The Kinlochs know well the cost in time and money of youth sports and contend that rugby is a good option when it comes to both. “Rugby is much more affordable,” said Carolee. “Youth rugby is equal to or less than other rec-level sports and tackle rugby is less expensive than most travel sports and a fraction of the cost of club sports.”
“Any sport is a commitment,” Matt said, “but rugby is less than that of travel or club sports. Youth touch rugby is similar to rec sports but more relaxed and family-friendly. At the tackle level, it is more of a commitment but not as demanding as [some of the other travel sports] our children participated in. The nice thing about rugby,” he continued, “is when players want to invest more, there are opportunities to do so.”
That family-friendly atmosphere is another selling point. The Kinlochs explained that for home games, everyone pitches in. “In rugby, the host team provides food for opposing teams but the Marauders make it an event for the whole family with hot dogs, snacks, and drinks for everyone. It’s like a picnic. The kids love it so much, they will often finish eating and then organize friendly matches with anyone that is willing to keep playing,” Carolee said.
A bright future
If the involvement of Schussler and the Kinlochs (their oldest son also coaches in the Marauders’ program, first as an assistant and now as a head coach), is any indication, the program is in good hands.
Rockwood wholeheartedly agreed. “With the people we have running the program and the families that are involved, the Marauders’ future looks great,” he noted.

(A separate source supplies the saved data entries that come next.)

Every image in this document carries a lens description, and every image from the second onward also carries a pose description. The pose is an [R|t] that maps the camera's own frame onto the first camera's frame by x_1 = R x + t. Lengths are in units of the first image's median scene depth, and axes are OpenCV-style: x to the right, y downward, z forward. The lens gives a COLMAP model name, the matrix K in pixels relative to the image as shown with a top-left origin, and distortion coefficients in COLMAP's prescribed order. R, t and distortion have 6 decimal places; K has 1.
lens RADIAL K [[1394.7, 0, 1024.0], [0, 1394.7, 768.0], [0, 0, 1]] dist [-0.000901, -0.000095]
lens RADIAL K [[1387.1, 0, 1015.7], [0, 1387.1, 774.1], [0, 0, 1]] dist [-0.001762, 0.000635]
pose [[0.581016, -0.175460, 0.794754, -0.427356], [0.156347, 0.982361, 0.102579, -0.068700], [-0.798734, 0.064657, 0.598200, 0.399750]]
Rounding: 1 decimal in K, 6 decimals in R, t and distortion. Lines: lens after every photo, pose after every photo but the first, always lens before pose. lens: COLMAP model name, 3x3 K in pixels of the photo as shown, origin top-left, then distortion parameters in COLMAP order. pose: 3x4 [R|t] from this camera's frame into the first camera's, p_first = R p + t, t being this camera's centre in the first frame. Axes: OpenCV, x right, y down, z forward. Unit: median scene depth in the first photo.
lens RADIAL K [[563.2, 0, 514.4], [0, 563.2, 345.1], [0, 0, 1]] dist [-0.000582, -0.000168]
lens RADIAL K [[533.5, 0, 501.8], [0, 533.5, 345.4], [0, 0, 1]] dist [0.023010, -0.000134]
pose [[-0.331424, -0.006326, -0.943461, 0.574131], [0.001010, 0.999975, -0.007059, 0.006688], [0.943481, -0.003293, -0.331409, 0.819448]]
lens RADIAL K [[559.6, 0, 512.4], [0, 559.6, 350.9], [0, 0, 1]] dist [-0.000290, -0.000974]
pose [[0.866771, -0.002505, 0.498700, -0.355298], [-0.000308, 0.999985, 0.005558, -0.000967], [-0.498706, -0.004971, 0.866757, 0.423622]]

Because a number of coaches, parents, and players have grown up through the program as Schussler did, the family feel of the club remains strong.
“The Marauders club is the most welcoming group of people, from the board members, to the alumni to the current players, the feeling of being wanted and accepted for exactly who you are is a priority that we want everyone to feel. We offer a space to learn, grow and challenge yourself and to learn how to do it with others. I think that growing up with the game (as many of our coaches and members have) gives us a unique perspective of the traditional and the new wave and how to blend them to include the best parts of both,” Schussler said.
“Try it!” is Matt Kinloch’s advice. “Every family we convinced to give it a try fell in love with the sport. I see more smiles as players come off the field at rugby games than any other youth sport. The kids just have so much fun and with all of the sports they have played, rugby is the only one that they would get upset when practice is rained out.”
A player who is bummed when practice is canceled may be the ultimate measure of success.